Can a child sue his own mother for what she did, or failed to do, before he was born?

  This, we could say, is the social punishment of mothers with a vengeance, a nightmare version of where we started, as the law extends its cold, hard reach deep inside the body of the pregnant woman, judging her culpable before life even begins. But in a judgement heralded by feminist legal scholar Diana Ginn, the judges decided for the mother on the grounds of her privacy, autonomy and the rights of women. Had they imposed a legal duty of care upon a pregnant woman towards her foetus or unborn child, the potential for curtailing women’s choices and behaviour would, they acknowledged, have been ‘staggering’, with no ‘rational’ or ‘principled’ limit to the type of claims that might be brought (they were citing a 1993 Royal Commission on new reproductive technologies).41 Although there was a dissenting opinion, Ginn fairly sees the result of this landmark case as striking a feminist blow for mothers, which she traces to the atmosphere fostered by Adrienne Rich’s book (Ginn’s essay appears in a collection celebrating Of Woman Born and its legacy).42

  In a way that is again reminiscent of Greek thought, today’s legal writing tends to see a pregnant woman and her foetus either as an organic unit or as a potential field of battle.43 In the Dobson case, Judge Cory referred to the ‘inseparable unit between the woman and her foetus’ as the basis for taking the mother’s side.
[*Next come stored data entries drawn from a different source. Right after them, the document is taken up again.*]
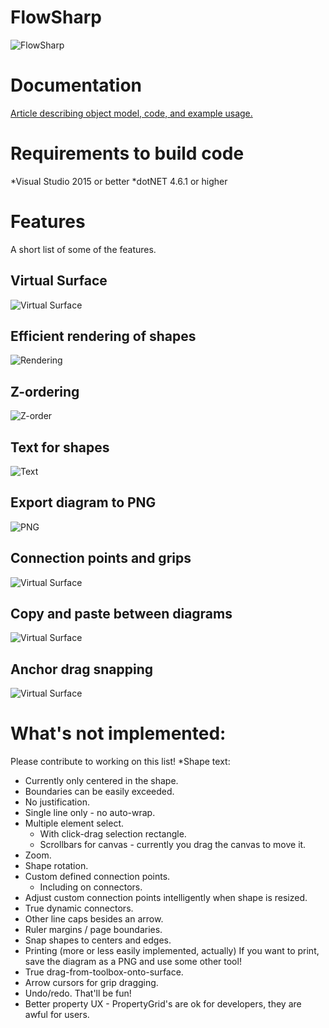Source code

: # FlowSharp

![FlowSharp](https://github.com/cliftonm/FlowSharp/blob/master/Article/flowsharp2.png)
# Documentation
[Article describing object model, code, and example usage.](http://htmlpreview.github.io/?https://github.com/cliftonm/FlowSharp/blob/master/Article/index.htm)
# Requirements to build code
*Visual Studio 2015 or better
*dotNET 4.6.1 or higher

# Features
A short list of some of the features.
## Virtual Surface
![Virtual Surface](https://github.com/cliftonm/FlowSharp/blob/master/Article/img1.png)
## Efficient rendering of shapes
![Rendering](https://github.com/cliftonm/FlowSharp/blob/master/Article/img2.png)
## Z-ordering
![Z-order](https://github.com/cliftonm/FlowSharp/blob/master/Article/img3.png)
## Text for shapes
![Text](https://github.com/cliftonm/FlowSharp/blob/master/Article/img4.png)
## Export diagram to PNG
![PNG](https://github.com/cliftonm/FlowSharp/blob/master/Article/img5.png)
## Connection points and grips
![Virtual Surface](https://github.com/cliftonm/FlowSharp/blob/master/Article/img8.png)
## Copy and paste between diagrams
![Virtual Surface](https://github.com/cliftonm/FlowSharp/blob/master/Article/img11.png)
## Anchor drag snapping
![Virtual Surface](https://github.com/cliftonm/FlowSharp/blob/master/Article/snapping.png)
# What's not implemented:
Please contribute to working on this list!
*Shape text:
  * Currently only centered in the shape.
  * Boundaries can be easily exceeded.
  * No justification.
  * Single line only - no auto-wrap.
* Multiple element select.
  * With click-drag selection rectangle.
  * Scrollbars for canvas - currently you drag the canvas to move it.
* Zoom.
* Shape rotation.
* Custom defined connection points.
  * Including on connectors.
* Adjust custom connection points intelligently when shape is resized.
* True dynamic connectors.
* Other line caps besides an arrow.
* Ruler margins / page boundaries.
* Snap shapes to centers and edges.
* Printing (more or less easily implemented, actually)  If you want to print, save the diagram as a PNG and use some other tool!
* True drag-from-toolbox-onto-surface.
* Arrow cursors for grip dragging.
* Undo/redo.  That'll be fun!
* Better property UX - PropertyGrid's are ok for developers, they are awful for users.
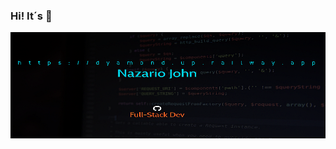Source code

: ### Hi! It´s 👋

<div align="center">

  <img align="center" alt="" width="700px" height="170px" src="baner.jpg.png" />

</div>

<div align="center">

  
</div>
<br>
<img src="" height="450">


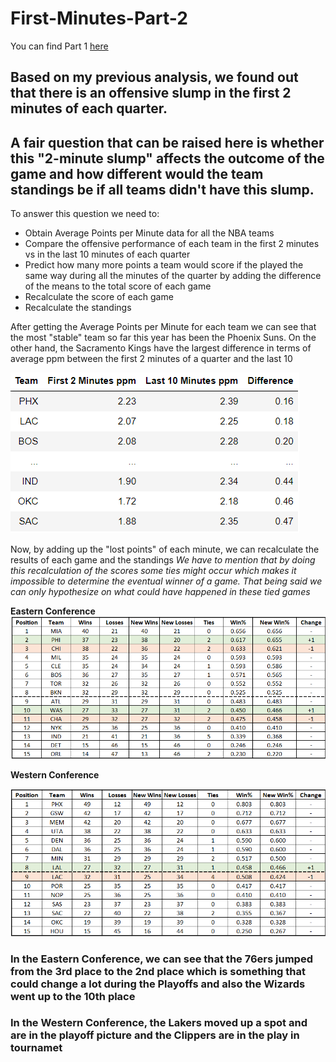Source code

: # First-Minutes-Part-2

You can find Part 1 [here](https://github.com/MarlinMyrte/First-Minutes-Part-1)

## Based on my previous analysis, we found out that there is an offensive slump in the first 2 minutes of each quarter.
## A fair question that can be raised here is whether this "2-minute slump" affects the outcome of the game and how different would the team standings be if all teams didn't have this slump.

To answer this question we need to:
- Obtain Average Points per Minute data for all the NBA teams
- Compare the offensive performance of each team in the first 2 minutes vs in the last 10 minutes of each quarter
- Predict how many more points a team would score if the played the same way during all the minutes of the quarter by adding the difference of the means to the total score of each game
- Recalculate the score of each game
- Recalculate the standings

After getting the Average Points per Minute for each team we can see that the most "stable" team so far this year has been the Phoenix Suns. On the other hand, the Sacramento Kings have the largest difference in terms of average ppm between the first 2 minutes of a quarter and the last 10

![alt text](https://github.com/MarlinMyrte/First-Minutes-Part-2/blob/main/Top%20Bottom%20diff.png "Top-Bottom 3")


Now, by adding up the "lost points" of each minute, we can recalculate the results of each game and the standings
*We have to mention that by doing this recalculation of the scores some ties might occur which makes it impossible to determine the eventual winner of a game. That being said we can only hypothesize on what could have happened in these tied games*

**Eastern Conference**
![alt text](https://github.com/MarlinMyrte/First-Minutes-Part-2/blob/main/East%20Standings.png "East")


**Western Conference**

![alt text](https://github.com/MarlinMyrte/First-Minutes-Part-2/blob/main/West%20Standings.png "West")

### In the Eastern Conference, we can see that the 76ers jumped from the 3rd place to the 2nd place which is something that could change a lot during the Playoffs and also the Wizards went up to the 10th place
### Ιn the Western Conference, the Lakers moved up a spot and are in the playoff picture and the Clippers are in the play in tournamet
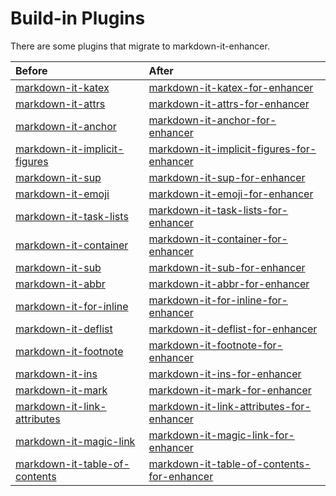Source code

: # Build-in Plugins

There are some plugins that migrate to markdown-it-enhancer.

| Before                                                                                        | After                                                                                                                                           |
| :-------------------------------------------------------------------------------------------- | :---------------------------------------------------------------------------------------------------------------------------------------------- |
| [markdown-it-katex](https://github.com/waylonflinn/markdown-it-katex)                         | [markdown-it-katex-for-enhancer](https://github.com/Dedicatus546/markdown-it-enhancer/tree/main/packages/plugin-katex)                         |
| [markdown-it-attrs](https://github.com/arve0/markdown-it-attrs)                               | [markdown-it-attrs-for-enhancer](https://github.com/Dedicatus546/markdown-it-enhancer/tree/main/packages/plugin-attrs)                         |
| [markdown-it-anchor](https://github.com/valeriangalliat/markdown-it-anchor)                   | [markdown-it-anchor-for-enhancer](https://github.com/Dedicatus546/markdown-it-enhancer/tree/main/packages/plugin-anchor)                       |
| [markdown-it-implicit-figures](https://github.com/arve0/markdown-it-implicit-figures)         | [markdown-it-implicit-figures-for-enhancer](https://github.com/Dedicatus546/markdown-it-enhancer/tree/main/packages/plugin-implicit-figures)   |
| [markdown-it-sup](https://github.com/markdown-it/markdown-it-sup)                             | [markdown-it-sup-for-enhancer](https://github.com/Dedicatus546/markdown-it-enhancer/tree/main/packages/plugin-sup)                             |
| [markdown-it-emoji](https://github.com/markdown-it/markdown-it-emoji)                         | [markdown-it-emoji-for-enhancer](https://github.com/Dedicatus546/markdown-it-enhancer/tree/main/packages/plugin-emoji)                         |
| [markdown-it-task-lists](https://github.com/revin/markdown-it-task-lists)                     | [markdown-it-task-lists-for-enhancer](https://github.com/Dedicatus546/markdown-it-enhancer/tree/main/packages/plugin-task-lists)               |
| [markdown-it-container](https://github.com/markdown-it/markdown-it-container)                 | [markdown-it-container-for-enhancer](https://github.com/Dedicatus546/markdown-it-enhancer/tree/main/packages/plugin-container)                 |
| [markdown-it-sub](https://github.com/markdown-it/markdown-it-sub)                             | [markdown-it-sub-for-enhancer](https://github.com/Dedicatus546/markdown-it-enhancer/tree/main/packages/plugin-sub)                             |
| [markdown-it-abbr](https://github.com/markdown-it/markdown-it-abbr)                           | [markdown-it-abbr-for-enhancer](https://github.com/Dedicatus546/markdown-it-enhancer/tree/main/packages/plugin-abbr)                           |
| [markdown-it-for-inline](https://github.com/markdown-it/markdown-it-for-inline)               | [markdown-it-for-inline-for-enhancer](https://github.com/Dedicatus546/markdown-it-enhancer/tree/main/packages/plugin-for-inline)               |
| [markdown-it-deflist](https://github.com/markdown-it/markdown-it-deflist)                     | [markdown-it-deflist-for-enhancer](https://github.com/Dedicatus546/markdown-it-enhancer/tree/main/packages/plugin-deflist)                     |
| [markdown-it-footnote](https://github.com/markdown-it/markdown-it-footnote)                   | [markdown-it-footnote-for-enhancer](https://github.com/Dedicatus546/markdown-it-enhancer/tree/main/packages/plugin-footnote)                   |
| [markdown-it-ins](https://github.com/markdown-it/markdown-it-ins)                             | [markdown-it-ins-for-enhancer](https://github.com/Dedicatus546/markdown-it-enhancer/tree/main/packages/plugin-ins)                             |
| [markdown-it-mark](https://github.com/markdown-it/markdown-it-mark)                           | [markdown-it-mark-for-enhancer](https://github.com/Dedicatus546/markdown-it-enhancer/tree/main/packages/plugin-mark)                           |
| [markdown-it-link-attributes](https://github.com/crookedneighbor/markdown-it-link-attributes) | [markdown-it-link-attributes-for-enhancer](https://github.com/Dedicatus546/markdown-it-enhancer/tree/main/packages/plugin-link-attributes)     |
| [markdown-it-magic-link](https://github.com/antfu/markdown-it-magic-link)                     | [markdown-it-magic-link-for-enhancer](https://github.com/Dedicatus546/markdown-it-enhancer/tree/main/packages/plugin-magic-link)               |
| [markdown-it-table-of-contents](https://github.com/cmaas/markdown-it-table-of-contents)       | [markdown-it-table-of-contents-for-enhancer](https://github.com/Dedicatus546/markdown-it-enhancer/tree/main/packages/plugin-table-of-contents) |
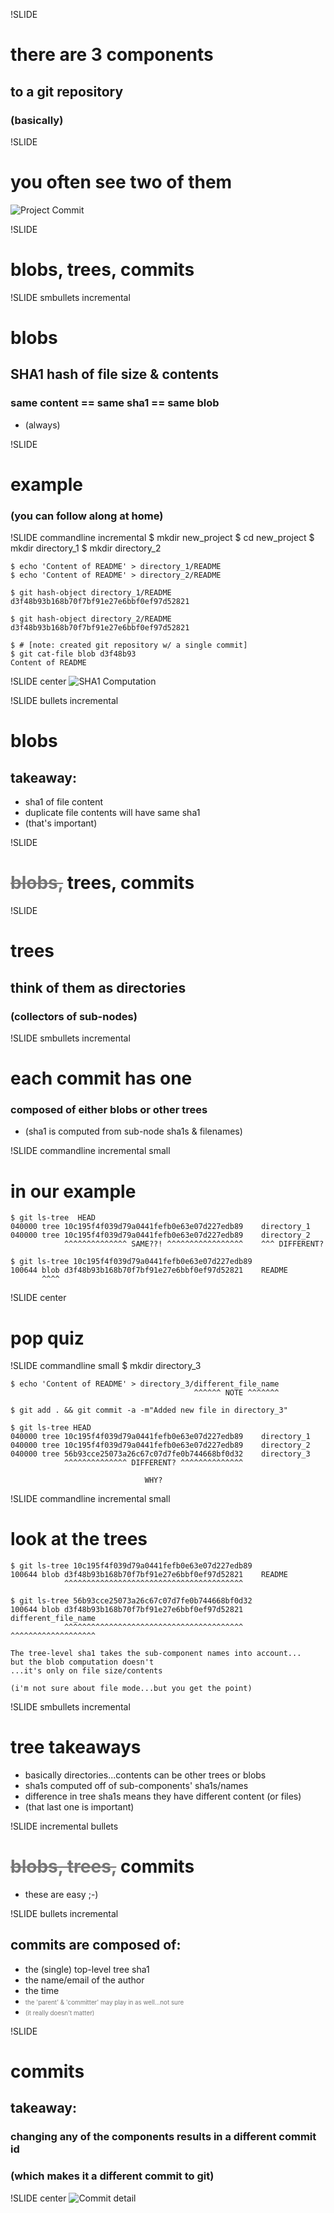 !SLIDE
# there are 3 components
## to a git repository
### (basically)

!SLIDE
# you often see two of them
![Project Commit](github_commit.jpg)

!SLIDE
# blobs, trees, commits

!SLIDE smbullets incremental
# blobs
## SHA1 hash of file size & contents
### same content == same sha1 == same blob
* (always)

!SLIDE
# example
### (you can follow along at home)

!SLIDE commandline incremental
    $ mkdir new_project
    $ cd new_project
    $ mkdir directory_1
    $ mkdir directory_2

    $ echo 'Content of README' > directory_1/README
    $ echo 'Content of README' > directory_2/README

    $ git hash-object directory_1/README
    d3f48b93b168b70f7bf91e27e6bbf0ef97d52821

    $ git hash-object directory_2/README
    d3f48b93b168b70f7bf91e27e6bbf0ef97d52821

    $ # [note: created git repository w/ a single commit]
    $ git cat-file blob d3f48b93
    Content of README

!SLIDE center
![SHA1 Computation](sha1s.png)

!SLIDE bullets incremental
# blobs
## takeaway:
* sha1 of file content
* duplicate file contents will have same sha1
* (that's important)


!SLIDE
# <span style="color: #777; text-decoration: line-through;">blobs,</span> trees, commits


!SLIDE
# trees
## think of them as directories
### (collectors of sub-nodes)

!SLIDE smbullets incremental
# each commit has one
### composed of either blobs or other trees
* (sha1 is computed from sub-node sha1s & filenames)

!SLIDE commandline incremental small
# in our example
    $ git ls-tree  HEAD
    040000 tree 10c195f4f039d79a0441fefb0e63e07d227edb89    directory_1
    040000 tree 10c195f4f039d79a0441fefb0e63e07d227edb89    directory_2
                ^^^^^^^^^^^^^^ SAME??! ^^^^^^^^^^^^^^^^^    ^^^ DIFFERENT?

    $ git ls-tree 10c195f4f039d79a0441fefb0e63e07d227edb89
    100644 blob d3f48b93b168b70f7bf91e27e6bbf0ef97d52821    README
           ^^^^

!SLIDE center
# pop quiz

!SLIDE commandline small
    $ mkdir directory_3

    $ echo 'Content of README' > directory_3/different_file_name
                                             ^^^^^^ NOTE ^^^^^^^

    $ git add . && git commit -a -m"Added new file in directory_3"

    $ git ls-tree HEAD
    040000 tree 10c195f4f039d79a0441fefb0e63e07d227edb89    directory_1
    040000 tree 10c195f4f039d79a0441fefb0e63e07d227edb89    directory_2
    040000 tree 56b93cce25073a26c67c07d7fe0b744668bf0d32    directory_3
                ^^^^^^^^^^^^^^ DIFFERENT? ^^^^^^^^^^^^^^

                                  WHY?

!SLIDE commandline incremental small
# look at the trees
    $ git ls-tree 10c195f4f039d79a0441fefb0e63e07d227edb89
    100644 blob d3f48b93b168b70f7bf91e27e6bbf0ef97d52821    README
                ^^^^^^^^^^^^^^^^^^^^^^^^^^^^^^^^^^^^^^^^

    $ git ls-tree 56b93cce25073a26c67c07d7fe0b744668bf0d32
    100644 blob d3f48b93b168b70f7bf91e27e6bbf0ef97d52821    different_file_name
                ^^^^^^^^^^^^^^^^^^^^^^^^^^^^^^^^^^^^^^^^    ^^^^^^^^^^^^^^^^^^^

    The tree-level sha1 takes the sub-component names into account...
    but the blob computation doesn't
    ...it's only on file size/contents

    (i'm not sure about file mode...but you get the point)

!SLIDE smbullets incremental
# tree takeaways
* basically directories...contents can be other trees or blobs
* sha1s computed off of sub-components' sha1s/names
* difference in tree sha1s means they have different content (or files)
* (that last one is important)

!SLIDE incremental bullets
# <span style="color: #777; text-decoration: line-through;">blobs, trees,</span> commits
* these are easy ;-)

!SLIDE bullets incremental
## commits are composed of:
* the (single) top-level tree sha1
* the name/email of the author
* the time
* <span style="color: #777; font-size: 0.7em;">the 'parent' & 'committer' may play in as well...not sure</span>
* <span style="color: #777; font-size: 0.7em;">(it really doesn't matter)</span>

!SLIDE 
# commits
## takeaway:
### changing any of the components results in a different commit id
### (which makes it a different commit to git)

!SLIDE center
![Commit detail](commit_detail_visual.png)
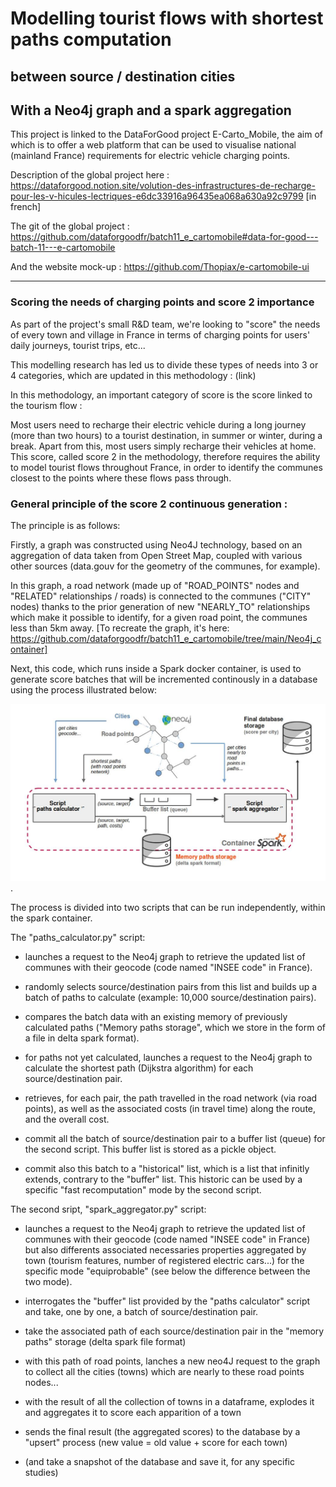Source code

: # Modelling tourist flows with shortest paths computation
## between source / destination cities
## With a Neo4j graph and a spark aggregation

This project is linked to the DataForGood project E-Carto_Mobile, the aim of which is to offer a web platform that can be used to visualise national (mainland France) requirements for electric vehicle charging points.

Description of the global project here : https://dataforgood.notion.site/volution-des-infrastructures-de-recharge-pour-les-v-hicules-lectriques-e6dc33916a96435ea068a630a92c9799
[in french]

The git of the global project : https://github.com/dataforgoodfr/batch11_e_cartomobile#data-for-good---batch-11---e-cartomobile

And the website mock-up : https://github.com/Thopiax/e-cartomobile-ui

----

### Scoring the needs of charging points and score 2 importance

As part of the project's small R&D team, we're looking to "score" the needs of every town and village in France in terms of charging points for users' daily journeys, tourist trips, etc...

This modelling research has led us to divide these types of needs into 3 or 4 categories, which are updated in this methodology : (link)

In this methodology, an important category of score is the score linked to the tourism flow :

Most users need to recharge their electric vehicle during a long journey (more than two hours) to a tourist destination, in summer or winter, during a break. Apart from this, most users simply recharge their vehicles at home.
This score, called score 2 in the methodology, therefore requires the ability to model tourist flows throughout France, in order to identify the communes closest to the points where these flows pass through.


### General principle of the score 2 continuous generation :

The principle is as follows:

Firstly, a graph was constructed using Neo4J technology, based on an aggregation of data taken from Open Street Map, coupled with various other sources (data.gouv for the geometry of the communes, for example).

In this graph, a road network (made up of "ROAD_POINTS" nodes and "RELATED" relationships / roads) is connected to the communes ("CITY" nodes) thanks to the prior generation of new "NEARLY_TO" relationships which make it possible to identify, for a given road point, the communes less than 5km away.
[To recreate the graph, it's here: https://github.com/dataforgoodfr/batch11_e_cartomobile/tree/main/Neo4j_container]

Next, this code, which runs inside a Spark docker container, is used to generate score batches that will be incremented continously in a database using the process illustrated below:

![global schema](/illustr/common_schema.jpg "Global schema").


The process is divided into two scripts that can be run independently, within the spark container.

The "paths_calculator.py" script:

- launches a request to the Neo4j graph to retrieve the updated list of communes with their geocode (code named "INSEE code" in France).

- randomly selects source/destination pairs from this list and builds up a batch of paths to calculate (example: 10,000 source/destination pairs).

- compares the batch data with an existing memory of previously calculated paths ("Memory paths storage", which we store in the form of a file in delta spark format).

- for paths not yet calculated, launches a request to the Neo4j graph to calculate the shortest path (Dijkstra algorithm) for each source/destination pair.

- retrieves, for each pair, the path travelled in the road network (via road points), as well as the associated costs (in travel time) along the route, and the overall cost.

- commit all the batch of source/destination pair to a buffer list (queue) for the second script. This buffer list is stored as a pickle object.

- commit also this batch to a "historical" list, which is a list that infinitly extends, contrary to the "buffer" list. This historic can be used by a specific "fast recomputation" mode by the second script.

The second sript, "spark_aggregator.py" script:

- launches a request to the Neo4j graph to retrieve the updated list of communes with their geocode (code named "INSEE code" in France) but also differents associated necessaries properties aggregated by town (tourism features, number of registered electric cars...) for the specific mode "equiprobable" (see below the difference between the two mode).

- interrogates the "buffer" list provided by the "paths calculator" script and take, one by one, a batch of source/destination pair.

- take the associated path of each source/destination pair in the "memory paths" storage (delta spark file format)

- with this path of road points, lanches a new neo4J request to the graph to collect all the cities (towns) which are nearly to these road points nodes...

- with the result of all the collection of towns in a dataframe, explodes it and aggregates it to score each apparition of a town

- sends the final result (the aggregated scores) to the database by a "upsert" process (new value = old value + score for each town)

- (and take a snapshot of the database and save it, for any specific studies)






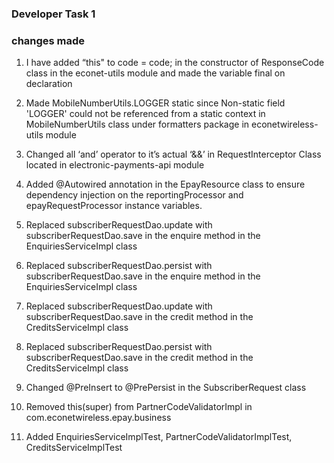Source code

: ### Developer Task 1 
### changes made
1.	I have added “this" to code = code; in the constructor of ResponseCode class in the econet-utils module and made the variable final on declaration

2.	Made MobileNumberUtils.LOGGER static since  Non-static field 'LOGGER' could not be referenced from a static context in MobileNumberUtils class under formatters package in econetwireless-utils module

3.	Changed all  ‘and’ operator to it’s actual ‘&&’ in RequestInterceptor Class located in electronic-payments-api module 

4.	Added @Autowired annotation in the EpayResource class to ensure dependency injection on the reportingProcessor and epayRequestProcessor instance variables.

5.	Replaced subscriberRequestDao.update with subscriberRequestDao.save in the enquire method in the EnquiriesServiceImpl class

6.	Replaced subscriberRequestDao.persist with subscriberRequestDao.save in the enquire method in the EnquiriesServiceImpl class


7.	Replaced subscriberRequestDao.update with subscriberRequestDao.save in the credit method in the CreditsServiceImpl class

8.	Replaced subscriberRequestDao.persist with subscriberRequestDao.save in the credit method in the CreditsServiceImpl class

9.	Changed @PreInsert to @PrePersist in the SubscriberRequest class

10.	Removed this(super) from PartnerCodeValidatorImpl in com.econetwireless.epay.business

11.	Added  EnquiriesServiceImplTest, PartnerCodeValidatorImplTest, CreditsServiceImplTest
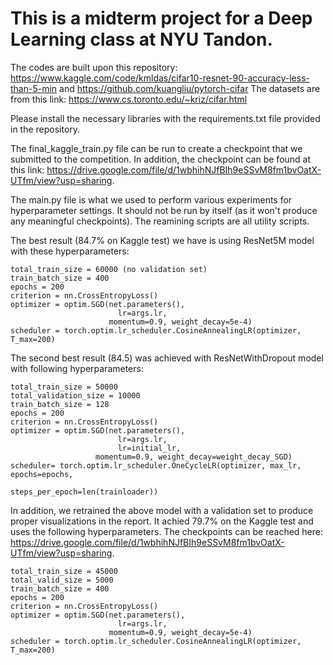 # This is a midterm project for a Deep Learning class at NYU Tandon. 

The codes are built upon this repository: https://www.kaggle.com/code/kmldas/cifar10-resnet-90-accuracy-less-than-5-min and https://github.com/kuangliu/pytorch-cifar
The datasets are from this link: https://www.cs.toronto.edu/~kriz/cifar.html

Please install the necessary libraries with the requirements.txt file provided in the repository.

The final_kaggle_train.py file can be run to create a checkpoint that we submitted to the competition. In addition, the checkpoint can be found at this link: https://drive.google.com/file/d/1wbhihNJfBIh9eSSvM8fm1bvOatX-UTfm/view?usp=sharing.

The main.py file is what we used to perform various experiments for hyperparameter settings. It should not be run by itself (as it won't produce any meaningful checkpoints). The reamining scripts are all utility scripts.

The best result (84.7% on Kaggle test) we have is using ResNet5M model with these hyperparameters: 

    total_train_size = 60000 (no validation set)
    train_batch_size = 400
    epochs = 200
    criterion = nn.CrossEntropyLoss()
    optimizer = optim.SGD(net.parameters(), 
                            lr=args.lr,
                          momentum=0.9, weight_decay=5e-4)
    scheduler = torch.optim.lr_scheduler.CosineAnnealingLR(optimizer, T_max=200)

The second best result (84.5) was achieved with ResNetWithDropout model with following hyperparameters:

    total_train_size = 50000 
    total_validation_size = 10000
    train_batch_size = 128
    epochs = 200
    criterion = nn.CrossEntropyLoss()
    optimizer = optim.SGD(net.parameters(), 
                            lr=args.lr,
                            lr=initial_lr,
                       momentum=0.9, weight_decay=weight_decay_SGD)
    scheduler= torch.optim.lr_scheduler.OneCycleLR(optimizer, max_lr, epochs=epochs, 
                                                 steps_per_epoch=len(trainloader))



In addition, we retrained the above model with a validation set to produce proper visualizations in the report. It achied 79.7% on the Kaggle test and uses the following hyperparameters. The checkpoints can be reached here: https://drive.google.com/file/d/1wbhihNJfBIh9eSSvM8fm1bvOatX-UTfm/view?usp=sharing. 

    total_train_size = 45000 
    total_valid_size = 5000
    train_batch_size = 400
    epochs = 200
    criterion = nn.CrossEntropyLoss()
    optimizer = optim.SGD(net.parameters(), 
                            lr=args.lr,
                          momentum=0.9, weight_decay=5e-4)
    scheduler = torch.optim.lr_scheduler.CosineAnnealingLR(optimizer, T_max=200)


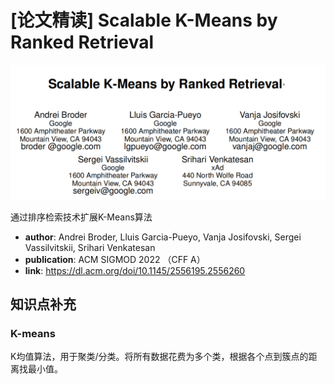 # [论文精读] Scalable K-Means by Ranked Retrieval

![image-20240709201343086](./img/cover.png)

通过排序检索技术扩展K-Means算法

* **author**: Andrei Broder, Lluis Garcia-Pueyo, Vanja Josifovski, Sergei Vassilvitskii, Srihari Venkatesan
* **publication**:  ACM SIGMOD 2022 （CFF A）
* **link**: https://dl.acm.org/doi/10.1145/2556195.2556260











## 知识点补充

### K-means

K均值算法，用于聚类/分类。将所有数据花费为多个类，根据各个点到簇点的距离找最小值。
Dissenting Judge Major, on the other hand, insisted that the interests of the foetus and the mother were not, and should not be, considered as one: ‘It is no answer to the plaintiff in this case that unilateral concerns about a pregnant woman’s competing rights are sufficient to “negative” a negligent violation of his physical integrity. His rights, too, are at stake.’44 The distinction is legally significant but also partly illusory. Either way, the mother is being pressed to recognise, as if she did not already know, that her unborn child depends on her for life itself. Note how this obvious truth erases any concern for her social condition. Class, housing, level of nutrition, the presence or absence and behaviour of the father or partner are all wiped out of the picture. She has been placed in a social vacuum, severed, even before her baby is born, from the mundane, basic realities and pressures of a lived life.